Thanks to Chicago Sun Times blogger Jim Emerson for calling attention to my 3.12.08 “Eclipse of the Hunk” piece, which basically observed that due to the films of Judd Apatow, “marginally unattractive guys — witty stoners, clever fatties, doughy-bodied dorks, thoughtful-sensitive dweebs and bearish oversize guys in their 20s and 30s — can be and in fact are the new ‘romantic leads’ (for lack of a better or more appropriate term) in today’s comedies.”
Of course, Emerson uses the occasion to ridicule me, and of course his talk-backers follow suit. Emerson says I sounded “like a Dixieland racist spouting off about miscegenation in the 1950s…it’s an outrage, a threat to the species!” Exactly. Galumphy Guys becoming the new romantic leads are a threat to the species — they represent an evolutionary downgrade, the beginning of the death of the Cary Grant gene in U.S. males.
I would like Emerson to tell me precisely how the following three graphs are wrong:
“Ten years ago female moviegoers, I believe, would have totally rejected [galumphy romantic leads]. Twenty or thirty years ago mainstream audiences would have walked out of theatres in confusion (if not disgust) if guys who look like Rogen, Segel, Hill or Mintz-Plasse got the girl. If filmmakers had tried to push this concept in movies of the ’40s or ’50s the House Un-American Activites Committee would have held Congressional hearings. If films of this slant had been made in the 1920s or ’30s people would have seen them as tragedies or grotesque oddities in the vein of Todd Browning‘s Freaks.

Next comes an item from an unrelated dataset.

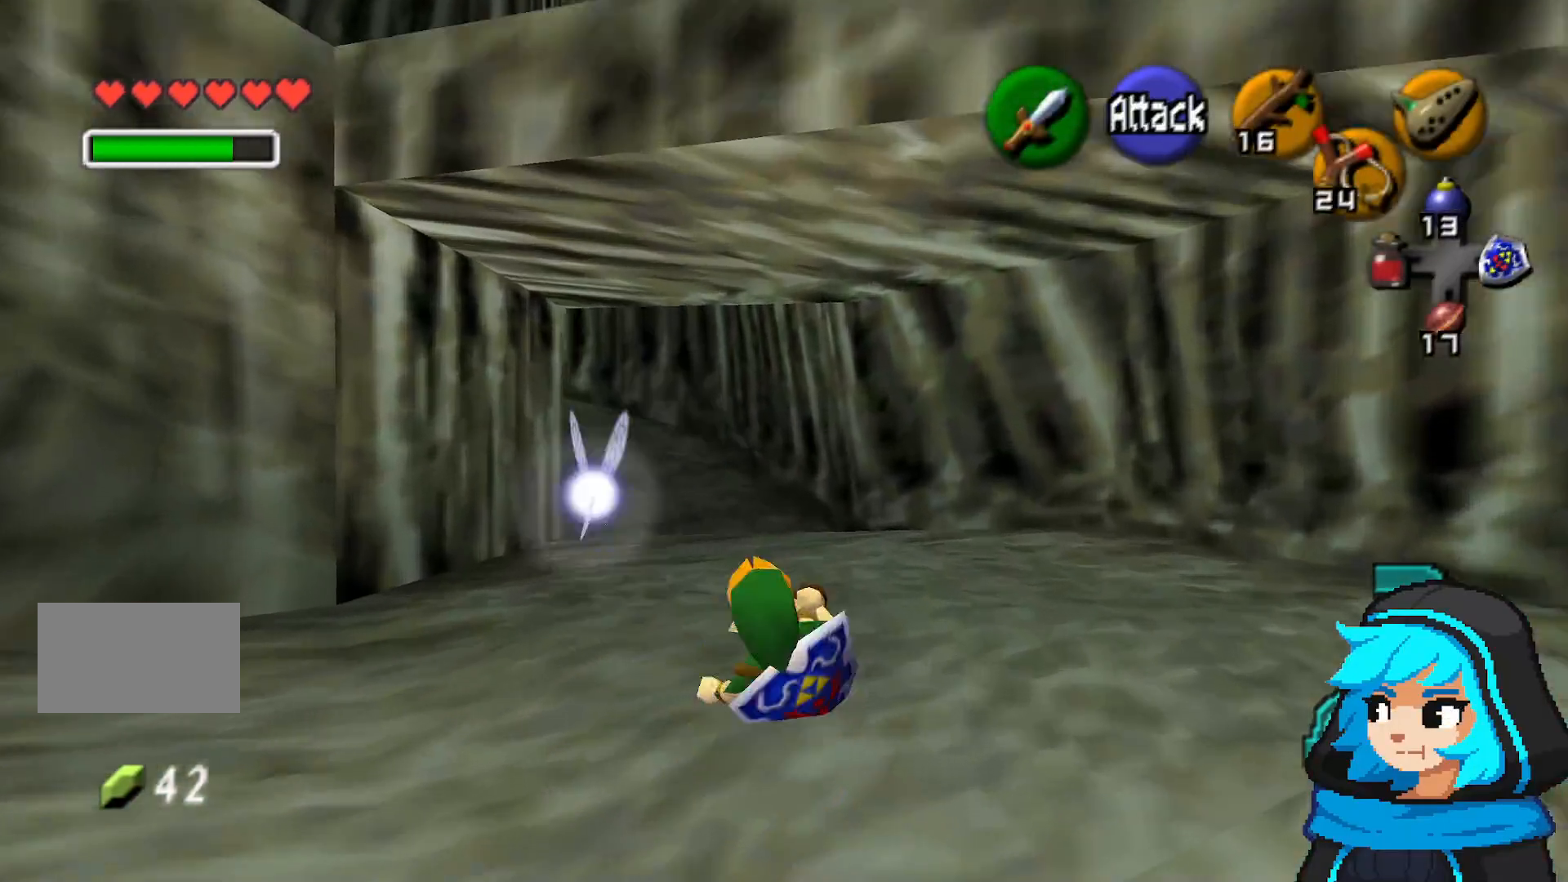
Gameplay with a controller (Nintendo layout); each line is a JSON object with the inputs held at the frame after it. "events" lists button and stick changes between this image and that frame as [ms after this image, input, new state], when the widget could be followed in between. Not read: L3 R3.
{"buttons": ["A"], "left_stick": "up", "events": [[50, "A", "up"], [250, "A", "down"]]}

“When you think about it, the last time Hollywood said to the moviegoing public ‘hold on…guys who look like this can get the pretty girl and in fact do this in the real world’ was 41 years ago, when the short, dweeby-Jewish Dustin Hoffman connected with Katherine Ross and bedded Anne Bancroft in The Graduate (’67).
“Before that landmark Mike Nichols film male romantic leads had all been pretty much cut from the same three cloths — traditional standard-handsome smoothies a la Cary Grant or Rock Hudson or Clark Gable, good-looking troubled moodies like Marlon Brando, Montgomery Clift or Frank Sinatra, or all-American sunny-personality guys like James Stewart or Van Johnson. Hoffman’s Benjamin Braddock was something very new — nice-looking but anxious, neurotic, not tall and of the Hebrew persuasion.”